The sweet pea offers a good illustration of the widespread effects which may result from the change of a single factor. In addition to the ordinary climbing vine, there is a dwarf variety, and the difference between the two seems to be proved, by exhaustive experimental breeding, to be due to only one inherited factor. Yet the action of this one factor not only changes the height of the plant, but also results in changes in color of foliage, length of internodes, size and arrangement of flowers, time of opening of flowers, fertility and viability.
Again, a mutant stock in the fruit fly (Drosophila) has as its most marked characteristic very short wings. "But the factor for rudimentary wings also produces other effects as well. The females are almost completely sterile, while the males are fertile. The viability of the stocks is poor.

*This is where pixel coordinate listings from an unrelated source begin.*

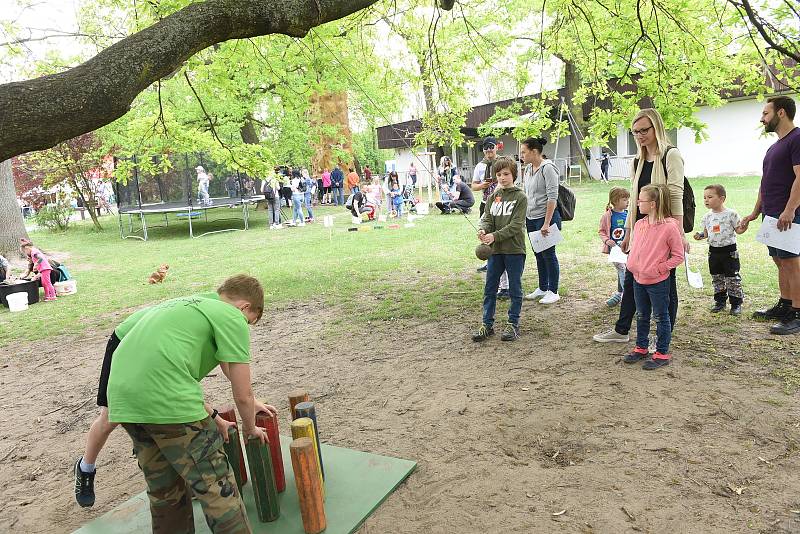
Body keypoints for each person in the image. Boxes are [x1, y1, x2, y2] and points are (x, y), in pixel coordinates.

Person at [73, 281, 278, 509]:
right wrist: (244, 420)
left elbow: (224, 363)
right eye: (248, 321)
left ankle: (154, 442)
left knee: (171, 392)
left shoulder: (214, 307)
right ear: (243, 307)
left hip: (155, 347)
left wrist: (250, 401)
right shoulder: (221, 312)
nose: (244, 326)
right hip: (127, 340)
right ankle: (86, 467)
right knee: (111, 417)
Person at [593, 108, 686, 349]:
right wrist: (628, 232)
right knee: (633, 277)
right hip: (641, 229)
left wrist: (678, 233)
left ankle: (663, 336)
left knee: (666, 285)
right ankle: (622, 330)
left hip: (664, 229)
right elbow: (635, 198)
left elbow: (676, 195)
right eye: (635, 132)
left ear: (656, 128)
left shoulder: (671, 155)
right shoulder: (638, 160)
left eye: (644, 130)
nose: (640, 135)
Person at [739, 95, 800, 335]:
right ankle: (785, 305)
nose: (762, 118)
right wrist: (755, 211)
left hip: (788, 213)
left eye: (766, 113)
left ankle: (797, 312)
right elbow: (765, 183)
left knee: (792, 262)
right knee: (779, 261)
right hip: (771, 214)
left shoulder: (797, 139)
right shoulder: (774, 147)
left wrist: (790, 209)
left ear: (781, 112)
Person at [624, 184, 685, 369]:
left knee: (661, 316)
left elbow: (678, 256)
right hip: (638, 279)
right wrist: (633, 264)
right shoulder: (640, 224)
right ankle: (641, 347)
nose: (637, 203)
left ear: (653, 204)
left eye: (641, 200)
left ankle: (662, 352)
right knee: (641, 314)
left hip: (657, 282)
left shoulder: (669, 227)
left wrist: (660, 268)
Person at [471, 156, 527, 343]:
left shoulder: (520, 197)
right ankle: (487, 324)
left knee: (515, 288)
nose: (502, 178)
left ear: (514, 175)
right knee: (490, 288)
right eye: (499, 174)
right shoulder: (493, 197)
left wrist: (494, 236)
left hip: (514, 250)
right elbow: (487, 217)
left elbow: (516, 226)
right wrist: (483, 229)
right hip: (494, 251)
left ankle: (513, 323)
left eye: (506, 174)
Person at [520, 137, 562, 305]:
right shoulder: (528, 169)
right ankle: (542, 287)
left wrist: (546, 223)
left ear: (534, 152)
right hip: (531, 218)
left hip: (546, 218)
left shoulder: (548, 168)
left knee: (549, 254)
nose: (521, 155)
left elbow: (552, 197)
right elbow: (526, 194)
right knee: (538, 253)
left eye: (524, 152)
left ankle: (554, 290)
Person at [693, 184, 746, 315]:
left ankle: (736, 303)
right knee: (717, 277)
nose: (706, 200)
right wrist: (699, 236)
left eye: (710, 197)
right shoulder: (707, 217)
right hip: (714, 252)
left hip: (729, 252)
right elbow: (706, 233)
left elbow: (738, 230)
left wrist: (744, 226)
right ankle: (720, 302)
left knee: (732, 278)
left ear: (722, 199)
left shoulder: (731, 214)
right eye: (704, 197)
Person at [472, 137, 501, 273]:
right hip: (485, 203)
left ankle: (497, 260)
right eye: (486, 147)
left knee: (498, 231)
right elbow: (474, 186)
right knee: (484, 232)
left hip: (500, 202)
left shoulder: (502, 162)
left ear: (497, 147)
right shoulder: (480, 166)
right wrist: (482, 185)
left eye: (491, 146)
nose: (489, 150)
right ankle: (488, 259)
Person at [599, 187, 630, 306]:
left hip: (627, 249)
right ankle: (628, 297)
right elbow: (601, 231)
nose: (627, 202)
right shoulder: (608, 215)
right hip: (615, 251)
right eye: (624, 199)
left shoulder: (628, 214)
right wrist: (607, 240)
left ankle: (619, 294)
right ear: (615, 201)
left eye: (628, 199)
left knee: (627, 270)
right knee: (622, 270)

When flies with rudimentary wings are put into competition with wild flies relatively few of the rudimentary flies come through, especially if the culture is crowded. The hind legs are also shortened. All of these effects are the results of a single factor-difference." To be strictly accurate, then, one should not say that a certain variation affects length of wing, but that its chief effect is to shorten the wing.

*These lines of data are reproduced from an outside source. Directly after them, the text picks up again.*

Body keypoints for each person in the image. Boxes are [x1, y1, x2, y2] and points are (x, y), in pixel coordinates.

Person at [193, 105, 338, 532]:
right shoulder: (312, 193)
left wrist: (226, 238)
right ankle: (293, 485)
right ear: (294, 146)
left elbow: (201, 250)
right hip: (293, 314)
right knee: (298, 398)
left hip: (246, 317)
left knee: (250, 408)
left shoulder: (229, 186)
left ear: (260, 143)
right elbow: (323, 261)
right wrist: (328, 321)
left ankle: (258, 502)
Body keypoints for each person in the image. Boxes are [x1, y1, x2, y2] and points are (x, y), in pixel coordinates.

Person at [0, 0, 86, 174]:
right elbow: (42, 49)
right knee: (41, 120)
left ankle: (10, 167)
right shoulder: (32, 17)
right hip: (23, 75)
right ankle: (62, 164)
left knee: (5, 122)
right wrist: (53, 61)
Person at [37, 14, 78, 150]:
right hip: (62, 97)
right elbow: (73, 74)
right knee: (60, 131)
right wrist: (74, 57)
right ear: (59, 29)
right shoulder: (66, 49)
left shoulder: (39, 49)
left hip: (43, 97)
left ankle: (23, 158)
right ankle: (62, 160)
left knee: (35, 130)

"One may venture to guess," T. H. Morgan says,[47] "that some of the specific and varietal differences that are characteristic of wild types and which at the same time appear to have no survival value, are only by-products of factors whose most important effect is on another part of the organism where their influence is of vital importance."
"I am inclined to think," Professor Morgan continues, "that an overstatement to the effect that each factor may affect the entire body, is less likely to do harm than to state that each factor affects only a particular character. The reckless use of the phrase 'unit character' has done much to mislead the uninitiated as to the effects that a single change in the germ-plasm may produce on the organism. Fortunately the expression 'unit character' is being less used by those students of genetics who are more careful in regard to the implications of their terminology."